» WHAT THE EXERCISE ASKS
Take each line of the data that contains the string "true" and copy it.

■ ■ ■ ■ ■ ■ ■

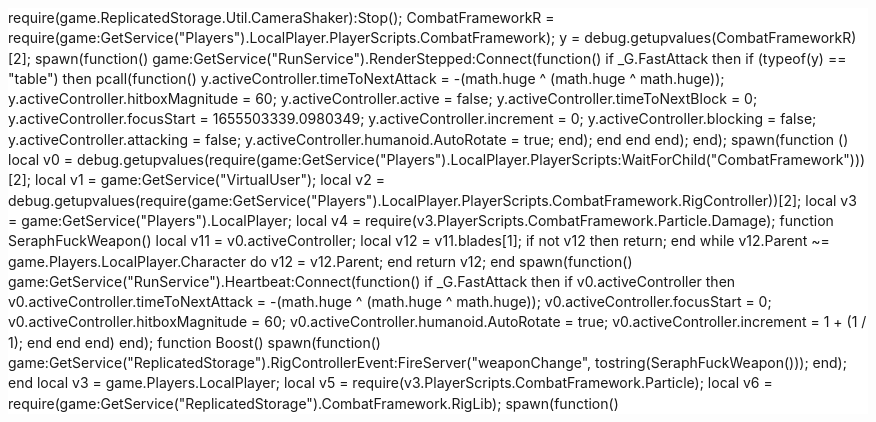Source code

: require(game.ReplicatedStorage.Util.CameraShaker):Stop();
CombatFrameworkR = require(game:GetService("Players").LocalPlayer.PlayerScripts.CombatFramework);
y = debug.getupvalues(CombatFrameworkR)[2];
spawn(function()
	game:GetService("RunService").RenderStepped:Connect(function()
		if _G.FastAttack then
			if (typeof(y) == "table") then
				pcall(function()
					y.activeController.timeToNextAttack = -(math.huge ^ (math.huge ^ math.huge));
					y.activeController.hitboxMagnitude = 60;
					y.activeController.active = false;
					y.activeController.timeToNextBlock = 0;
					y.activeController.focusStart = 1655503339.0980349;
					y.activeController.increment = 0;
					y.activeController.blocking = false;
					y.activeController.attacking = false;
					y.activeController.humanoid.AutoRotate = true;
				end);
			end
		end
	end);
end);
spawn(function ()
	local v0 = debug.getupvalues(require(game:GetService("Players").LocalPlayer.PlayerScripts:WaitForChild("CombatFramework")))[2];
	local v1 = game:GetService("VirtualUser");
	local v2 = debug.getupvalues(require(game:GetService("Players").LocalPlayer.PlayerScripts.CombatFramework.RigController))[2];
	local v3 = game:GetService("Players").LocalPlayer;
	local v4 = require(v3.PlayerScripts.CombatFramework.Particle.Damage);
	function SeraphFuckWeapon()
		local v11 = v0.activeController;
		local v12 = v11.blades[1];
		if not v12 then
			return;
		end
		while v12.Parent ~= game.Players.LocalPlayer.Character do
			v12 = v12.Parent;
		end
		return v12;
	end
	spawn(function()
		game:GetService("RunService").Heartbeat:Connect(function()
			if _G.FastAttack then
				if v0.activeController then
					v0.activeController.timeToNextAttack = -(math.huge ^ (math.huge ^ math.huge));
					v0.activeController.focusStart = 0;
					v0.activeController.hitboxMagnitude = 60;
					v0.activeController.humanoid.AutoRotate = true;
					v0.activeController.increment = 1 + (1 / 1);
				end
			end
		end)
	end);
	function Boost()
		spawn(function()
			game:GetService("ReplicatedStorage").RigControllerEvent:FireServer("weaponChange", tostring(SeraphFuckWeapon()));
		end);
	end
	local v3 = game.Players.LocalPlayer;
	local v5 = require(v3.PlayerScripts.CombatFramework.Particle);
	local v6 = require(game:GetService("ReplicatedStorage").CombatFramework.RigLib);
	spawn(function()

■ ■ ■ ■ ■ ■ ■

» REPLY
					y.activeController.humanoid.AutoRotate = true;
					v0.activeController.humanoid.AutoRotate = true;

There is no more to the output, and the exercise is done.